Where is large match at the front?
Comment 7 Chris Dumez 2015-02-03 20:02:37 PST
Comment on attachment 245963 [details]
Patch

View in context: https://bugs.webkit.org/attachment.cgi?id=245963&action=review

>> Source/WTF/ChangeLog:18
>> +        (WTF::OverflowHandler>::removeAll):
> 
> Not a big fan of the name.
> 
> The name removeAll() seems to be a better name for Vector::clear().
> The name removeOne() seems like a removeAny().
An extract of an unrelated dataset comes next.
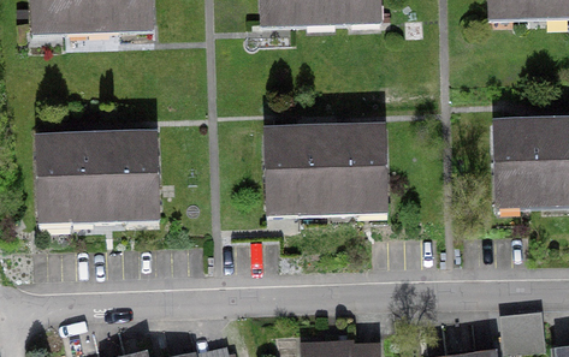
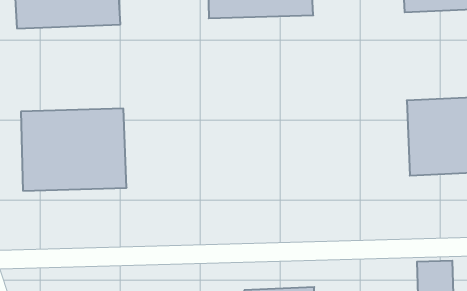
building: [261,121,390,215] -> none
It should be some kind of removeFirstOf().
> 
> Maybe the name should hint that the operation is not O(1)?
>     findAndRemove()
>     findAndRemoveAll()
> 
> You should ask Darin for ideas, he always have good feedback on naming.
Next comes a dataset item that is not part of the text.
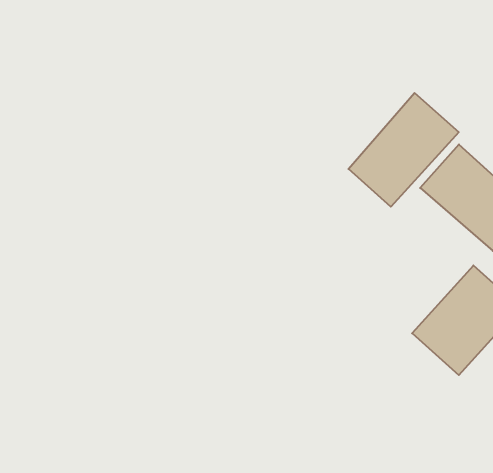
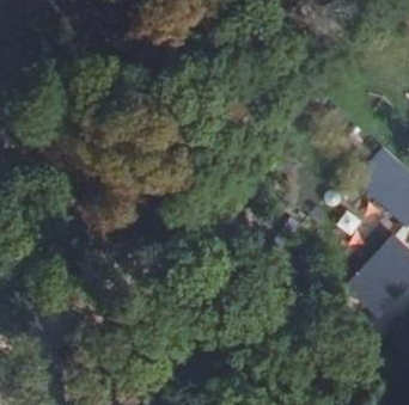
building: [348,93,459,207] -> none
For what it's worth, glib seems to be using g_list_remove() / g_list_remove_all() for those:
https://developer.gnome.org/glib/stable/glib-Doubly-Linked-Lists.html#g-list-remove-all

In our case we cannot really call the first one remove(value) because it could be ambiguous with existing remove(index).
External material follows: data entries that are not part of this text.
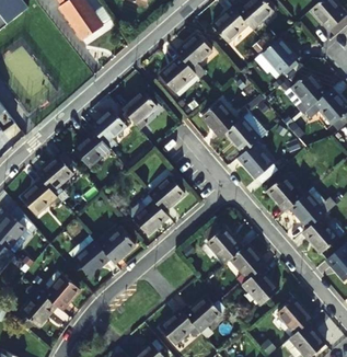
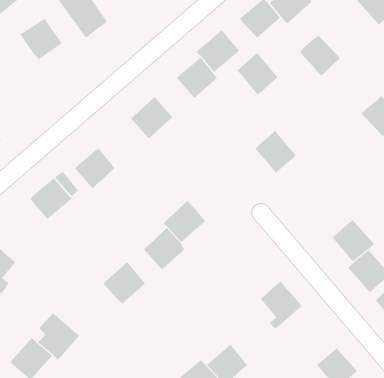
building: none -> [20,18,63,60]
building: [286,71,327,112] -> none
building: [203,101,238,137] -> [236,52,278,95]
building: [91,107,126,143] -> none
building: [239,142,274,177] -> none
building: [267,175,302,211] -> none
building: [22,180,62,214] -> none
building: [207,228,242,263] -> none
building: [69,233,109,276] -> none
building: [243,268,278,304] -> none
findAndRemove*() is clearer in terms of complexity but I am not a fan because it is long (and I have never seen this naming anywhere :).
Comment 8 Chris Dumez 2015-02-03 20:12:00 PST
Comment on attachment 245963 [details]
Patch

View in context: https://bugs.webkit.org/attachment.cgi?id=245963&action=review

>>> Source/WTF/ChangeLog:18
>>> +        (WTF::OverflowHandler>::removeAll):
>> 
>> Not a big fan of the name.
>> 
>> The name removeAll() seems to be a better name for Vector::clear().
>> The name removeOne() seems like a removeAny(). It should be some kind of removeFirstOf().
>> 
>> Maybe the name should hint that the operation is not O(1)?
>>     findAndRemove()
>>     findAndRemoveAll()
>> 
>> You should ask Darin for ideas, he always have good feedback on naming.
> 
> For what it's worth, glib seems to be using g_list_remove() / g_list_remove_all() for those:
> https://developer.gnome.org/glib/stable/glib-Doubly-Linked-Lists.html#g-list-remove-all
> 
> In our case we cannot really call the first one remove(value) because it could be ambiguous with existing remove(index).
> 
> findAndRemove*() is clearer in terms of complexity but I am not a fan because it is long (and I have never seen this naming anywhere :).

I do think removeFirst(value) would be a bit more explicit than removeOne(value) though. It would be clearer that we delete the *first* occurrence, not just any. And it leaves room for a removeLast(value) if ever useful.
Comment 9 Chris Dumez 2015-02-03 20:53:32 PST
Created attachment 246012 [details]
Patch
Comment 10 Benjamin Poulain 2015-02-03 23:28:30 PST
Did you mean to cq+?
Comment 11 WebKit Commit Bot 2015-02-04 00:39:26 PST
Comment on attachment 246012 [details]
Patch

Clearing flags on attachment: 246012

Committed r179599: <http://trac.webkit.org/changeset/179599>
Comment 12 WebKit Commit Bot 2015-02-04 00:39:31 PST
All reviewed patches have been landed.  Closing bug.